On 10/03/2016 07:34 AM, Alex Bligh wrote:
>
>> On 3 Oct 2016, at 08:57, Christoph Hellwig <[email protected]> wrote:
>>
>>> Can you clarify what you mean by that? Why is it an "odd flush
>>> definition", and how would you "properly" define it?
>>
>> E.g. take the defintion from NVMe which also supports multiple queues:
>>
>> "The Flush command shall commit data and metadata associated with the
>> specified namespace(s) to non-volatile media. The flush applies to all
>> commands completed prior to the submission of the Flush command.
>> The controller may also flush additional data and/or metadata from any
>> namespace."
>>
>> The focus is completed - we need to get a reply to the host first
>> before we can send the flush command, so anything that we require
>> to be flushed needs to explicitly be completed first.
>
> I think there are two separate issues here:
>
> a) What's described as the "HOL blocking issue".
>
> This comes down to what Wouter said here:
>
>> Well, when I asked earlier, Christoph said[1] that blk-mq assumes that
>> when a FLUSH is sent over one channel, and the reply comes in, that all
>> commands which have been received, regardless of which channel they were
>> received over, have reched disk.
>>
>> [1] Message-ID: <[email protected]>
>>
>> It is impossible for nbd to make such a guarantee, due to head-of-line
>> blocking on TCP.
>
> this is perfectly accurate as far as it goes, but this isn't the current
> NBD definition of 'flush'.
>
> That is (from the docs):
>
>> All write commands (that includes NBD_CMD_WRITE, and NBD_CMD_TRIM) that the 
>> server completes (i.e. replies to) prior to processing to a NBD_CMD_FLUSH 
>> MUST be written to non-volatile storage prior to replying to 
>> thatNBD_CMD_FLUSH. This paragraph only applies if NBD_FLAG_SEND_FLUSH is set 
>> within the transmission flags, as otherwise NBD_CMD_FLUSH will never be sent 
>> by the client to the server.
>
> I don't think HOL blocking is an issue here by that definition, because all 
> FLUSH requires is that commands that are actually completed are flushed to 
> disk. If there is head of line blocking which delays the arrival of a write 
> issued before a flush, then the sender cannot be relying on whether that 
> write is actually completed or not (or it would have waited for the result). 
> The flush requires only that those commands COMPLETED are flushed to disk, 
> not that those commands RECEIVED have been flushed to disk (and a fortiori 
> not that those commands SENT FIRST) have been flushed to disk. From the point 
> of view of the client, the flush can therefore only guarantee that the data 
> associated with those commands for which it's actually received a reply prior 
> to issuing the flush will be flushed, because the replies can be disordered 
> too.

▶ _Extracted data_

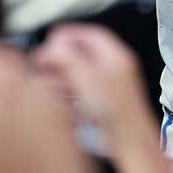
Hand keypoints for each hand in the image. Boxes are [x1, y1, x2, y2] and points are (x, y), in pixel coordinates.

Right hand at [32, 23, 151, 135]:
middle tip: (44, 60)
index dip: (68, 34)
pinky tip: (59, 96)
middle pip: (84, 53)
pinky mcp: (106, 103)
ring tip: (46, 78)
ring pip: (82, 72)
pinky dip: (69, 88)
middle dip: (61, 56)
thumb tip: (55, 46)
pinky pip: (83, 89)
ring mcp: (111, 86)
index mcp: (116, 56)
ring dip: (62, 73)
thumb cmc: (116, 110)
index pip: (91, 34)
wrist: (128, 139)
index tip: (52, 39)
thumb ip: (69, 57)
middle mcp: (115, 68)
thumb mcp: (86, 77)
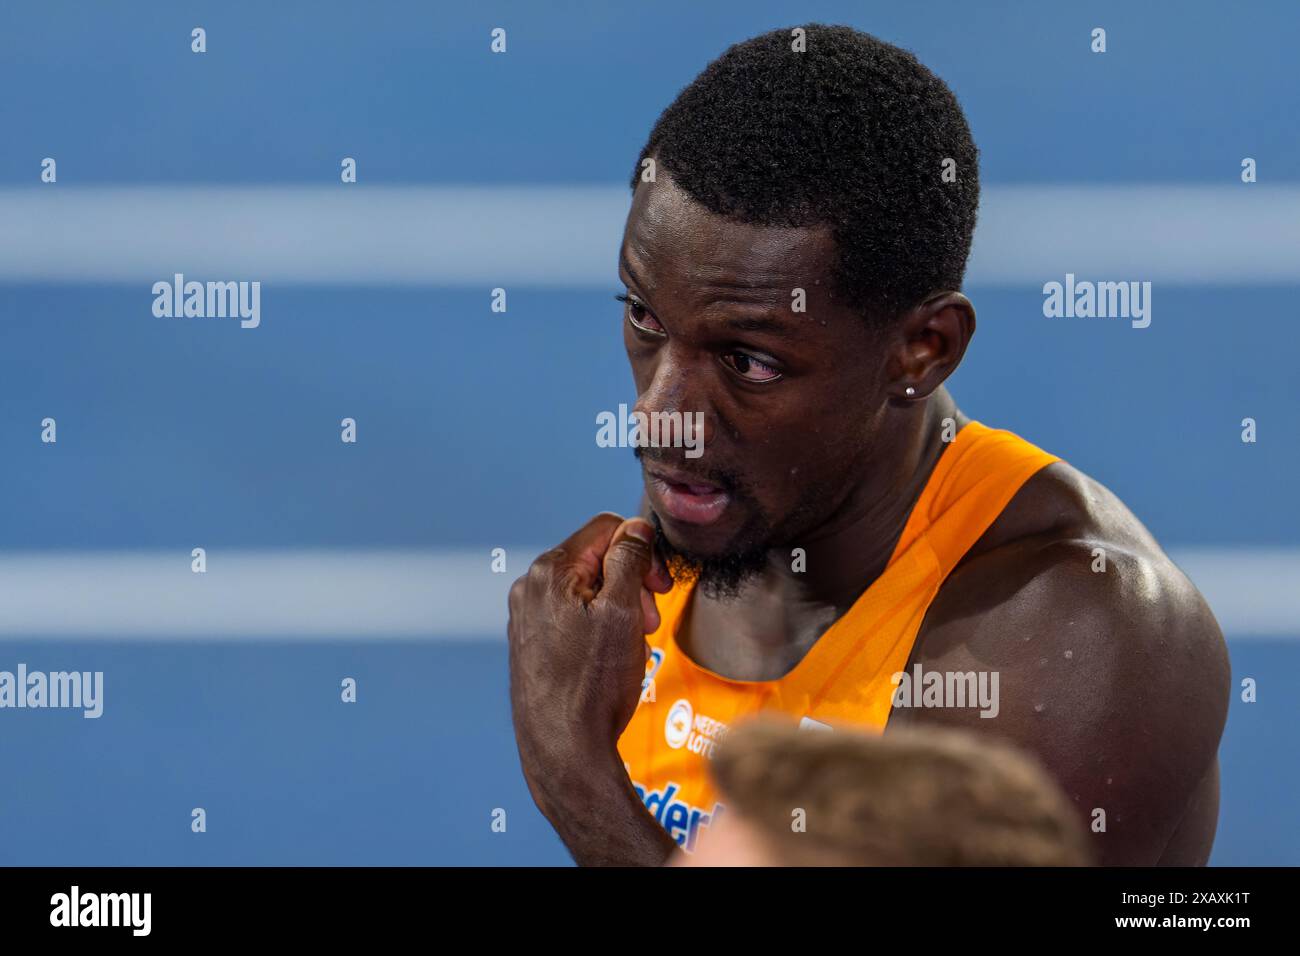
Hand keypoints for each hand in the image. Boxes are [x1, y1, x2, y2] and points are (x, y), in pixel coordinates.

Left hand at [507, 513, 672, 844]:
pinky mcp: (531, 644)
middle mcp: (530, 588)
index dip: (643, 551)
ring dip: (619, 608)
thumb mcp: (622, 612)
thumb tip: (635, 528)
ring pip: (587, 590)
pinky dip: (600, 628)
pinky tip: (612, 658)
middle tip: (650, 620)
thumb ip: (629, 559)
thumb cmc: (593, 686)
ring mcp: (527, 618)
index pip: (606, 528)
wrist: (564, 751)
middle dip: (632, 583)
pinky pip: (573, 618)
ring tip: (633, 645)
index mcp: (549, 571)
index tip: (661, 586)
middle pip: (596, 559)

▶ _Work instruction A_
In the NBD flush discussion, translate this sentence into Spanish: "The flush applies to all commands completed prior to the submission of the Flush command."
▶ _Work instruction B_
Carry the NBD flush discussion forward from its final sentence.

▶ _Final answer A_
El vaciado se aplica a todos los comandos completados antes del envío del comando Flush.

▶ _Final answer B_
>
> I don't think there is actually a problem here - Wouter if I'm wrong about 
> this, I'd like to understand your argument better.
>
>
>
> b) What I'm describing - which is the lack of synchronisation between 
> channels.
>
> Suppose you have a simple forking NBD server which uses (e.g.) a Ceph 
> backend. Each process (i.e. each NBD channel) will have a separate connection 
> to something with its own cache and buffering. Issuing a flush in Ceph 
> requires waiting until a quorum of backends (OSDs) has been written to, and 
> with a number of backends substantially greater than the quorum, it is not 
> unlikely that a flush on one channel will not wait for writes on what Ceph 
> considers a completely independent channel to have fully written (assuming 
> the write completes before the flush is done).
>
> The same would happen pretty trivially with a forking server that uses a 
> process-space write-back cache.
>
> This is because the spec when the spec says: "All write commands (that 
> includes NBD_CMD_WRITE, and NBD_CMD_TRIM) that the server completes (i.e. 
> replies to) prior to processing to a NBD_CMD_FLUSH MUST be written to 
> non-volatile storage prior to replying to that NBD_CMD_FLUSH." what it 
> currently means is actually "All write commands (that includes NBD_CMD_WRITE, 
> and NBD_CMD_TRIM) ***ASSOCIATED WITH THAT CLIENT*** that the server completes 
> (i.e. replies to) prior to processing to a NBD_CMD_FLUSH MUST be written to 
> non-volatile storage prior to replying to that NBD_CMD_FLUSH".
>
> So what we would need the spec to mean is "All write commands (that includes 
> NBD_CMD_WRITE, and NBD_CMD_TRIM) ***ASSOCIATED WITH ANY CHANNEL OF THAT 
> CLIENT*** that the server completes (i.e. replies to) prior to processing to 
> a NBD_CMD_FLUSH MUST be written to non-volatile storage prior to replying to 
> that NBD_CMD_FLUSH". And as we have no way to associate different channels of 
> the same client, for servers that can't rely on the OS to synchronise 
> flushing across different clients relating to the same file, in practice that 
> means "All write commands (that includes NBD_CMD_WRITE, and NBD_CMD_TRIM) 
> ***ASSOCIATED WITH ANY CLIENT AT ALL*** that the server completes (i.e.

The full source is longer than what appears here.